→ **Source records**
• • •
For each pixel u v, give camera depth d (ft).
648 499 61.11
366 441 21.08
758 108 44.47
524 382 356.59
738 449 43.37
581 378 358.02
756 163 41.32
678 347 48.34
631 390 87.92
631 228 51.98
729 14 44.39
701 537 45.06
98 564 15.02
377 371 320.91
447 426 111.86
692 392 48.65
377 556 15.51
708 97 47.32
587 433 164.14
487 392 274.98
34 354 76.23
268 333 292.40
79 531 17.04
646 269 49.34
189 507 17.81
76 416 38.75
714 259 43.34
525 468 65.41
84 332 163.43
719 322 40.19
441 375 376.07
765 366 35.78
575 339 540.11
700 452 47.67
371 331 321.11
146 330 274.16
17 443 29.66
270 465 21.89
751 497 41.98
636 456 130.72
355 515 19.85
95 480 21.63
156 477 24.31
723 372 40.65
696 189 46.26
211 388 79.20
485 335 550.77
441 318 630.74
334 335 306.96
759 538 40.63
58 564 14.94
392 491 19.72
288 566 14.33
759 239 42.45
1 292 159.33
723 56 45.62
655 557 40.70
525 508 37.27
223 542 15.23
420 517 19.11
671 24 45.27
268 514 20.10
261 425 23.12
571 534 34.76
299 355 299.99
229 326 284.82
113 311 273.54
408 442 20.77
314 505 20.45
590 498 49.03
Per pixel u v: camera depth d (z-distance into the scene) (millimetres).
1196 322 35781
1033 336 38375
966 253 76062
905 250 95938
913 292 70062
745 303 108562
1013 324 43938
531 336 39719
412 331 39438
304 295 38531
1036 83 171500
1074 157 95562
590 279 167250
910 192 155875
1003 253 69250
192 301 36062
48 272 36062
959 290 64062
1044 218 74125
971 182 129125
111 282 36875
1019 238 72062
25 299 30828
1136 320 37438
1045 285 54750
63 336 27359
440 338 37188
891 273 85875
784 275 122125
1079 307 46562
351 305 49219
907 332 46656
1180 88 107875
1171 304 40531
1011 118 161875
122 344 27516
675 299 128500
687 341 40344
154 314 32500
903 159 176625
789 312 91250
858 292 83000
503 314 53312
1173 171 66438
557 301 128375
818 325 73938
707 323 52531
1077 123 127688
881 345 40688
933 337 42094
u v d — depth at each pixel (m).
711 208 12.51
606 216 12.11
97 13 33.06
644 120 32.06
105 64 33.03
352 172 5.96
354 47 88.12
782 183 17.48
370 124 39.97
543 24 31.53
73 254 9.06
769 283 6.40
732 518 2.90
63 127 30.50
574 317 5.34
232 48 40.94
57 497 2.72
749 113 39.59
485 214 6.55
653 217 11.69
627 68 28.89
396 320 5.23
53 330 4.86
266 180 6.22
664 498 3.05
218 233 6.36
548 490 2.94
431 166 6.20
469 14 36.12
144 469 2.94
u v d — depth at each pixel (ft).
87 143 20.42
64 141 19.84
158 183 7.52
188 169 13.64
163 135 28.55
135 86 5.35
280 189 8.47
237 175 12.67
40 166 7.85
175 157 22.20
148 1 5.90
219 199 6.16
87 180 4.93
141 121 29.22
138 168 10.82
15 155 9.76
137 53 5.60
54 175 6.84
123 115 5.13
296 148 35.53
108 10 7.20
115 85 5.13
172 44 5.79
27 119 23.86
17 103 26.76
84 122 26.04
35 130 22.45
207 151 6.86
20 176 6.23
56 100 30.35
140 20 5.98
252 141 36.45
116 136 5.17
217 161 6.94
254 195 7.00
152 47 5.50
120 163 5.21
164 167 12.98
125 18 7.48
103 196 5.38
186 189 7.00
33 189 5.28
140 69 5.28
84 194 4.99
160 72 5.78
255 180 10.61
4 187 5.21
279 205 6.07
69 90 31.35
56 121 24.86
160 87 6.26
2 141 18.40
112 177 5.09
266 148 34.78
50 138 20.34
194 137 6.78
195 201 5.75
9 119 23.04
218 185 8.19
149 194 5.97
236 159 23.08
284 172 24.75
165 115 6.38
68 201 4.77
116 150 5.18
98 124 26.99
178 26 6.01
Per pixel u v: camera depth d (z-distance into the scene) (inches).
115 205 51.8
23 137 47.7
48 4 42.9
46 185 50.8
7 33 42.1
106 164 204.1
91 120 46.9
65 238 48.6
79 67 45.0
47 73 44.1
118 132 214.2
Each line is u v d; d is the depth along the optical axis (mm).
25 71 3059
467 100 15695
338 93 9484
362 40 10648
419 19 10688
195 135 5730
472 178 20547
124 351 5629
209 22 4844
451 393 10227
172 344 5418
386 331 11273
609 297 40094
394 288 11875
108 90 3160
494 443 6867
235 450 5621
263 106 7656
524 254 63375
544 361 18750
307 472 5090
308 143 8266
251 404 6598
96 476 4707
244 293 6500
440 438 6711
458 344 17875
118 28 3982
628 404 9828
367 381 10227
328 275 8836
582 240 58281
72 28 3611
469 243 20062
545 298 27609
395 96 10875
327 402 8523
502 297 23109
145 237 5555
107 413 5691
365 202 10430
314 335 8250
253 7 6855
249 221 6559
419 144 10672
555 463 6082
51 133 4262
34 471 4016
• • •
→ **Exercise objective**
Repeat every line exactly, starting with the first line of the entries, and stop once the line containing "412 331 39438" has been given.

→ **Task result**
For each pixel u v, give camera depth d (ft).
648 499 61.11
366 441 21.08
758 108 44.47
524 382 356.59
738 449 43.37
581 378 358.02
756 163 41.32
678 347 48.34
631 390 87.92
631 228 51.98
729 14 44.39
701 537 45.06
98 564 15.02
377 371 320.91
447 426 111.86
692 392 48.65
377 556 15.51
708 97 47.32
587 433 164.14
487 392 274.98
34 354 76.23
268 333 292.40
79 531 17.04
646 269 49.34
189 507 17.81
76 416 38.75
714 259 43.34
525 468 65.41
84 332 163.43
719 322 40.19
441 375 376.07
765 366 35.78
575 339 540.11
700 452 47.67
371 331 321.11
146 330 274.16
17 443 29.66
270 465 21.89
751 497 41.98
636 456 130.72
355 515 19.85
95 480 21.63
156 477 24.31
723 372 40.65
696 189 46.26
211 388 79.20
485 335 550.77
441 318 630.74
334 335 306.96
759 538 40.63
58 564 14.94
392 491 19.72
288 566 14.33
759 239 42.45
1 292 159.33
723 56 45.62
655 557 40.70
525 508 37.27
223 542 15.23
420 517 19.11
671 24 45.27
268 514 20.10
261 425 23.12
571 534 34.76
299 355 299.99
229 326 284.82
113 311 273.54
408 442 20.77
314 505 20.45
590 498 49.03
Per pixel u v: camera depth d (z-distance into the scene) (millimetres).
1196 322 35781
1033 336 38375
966 253 76062
905 250 95938
913 292 70062
745 303 108562
1013 324 43938
531 336 39719
412 331 39438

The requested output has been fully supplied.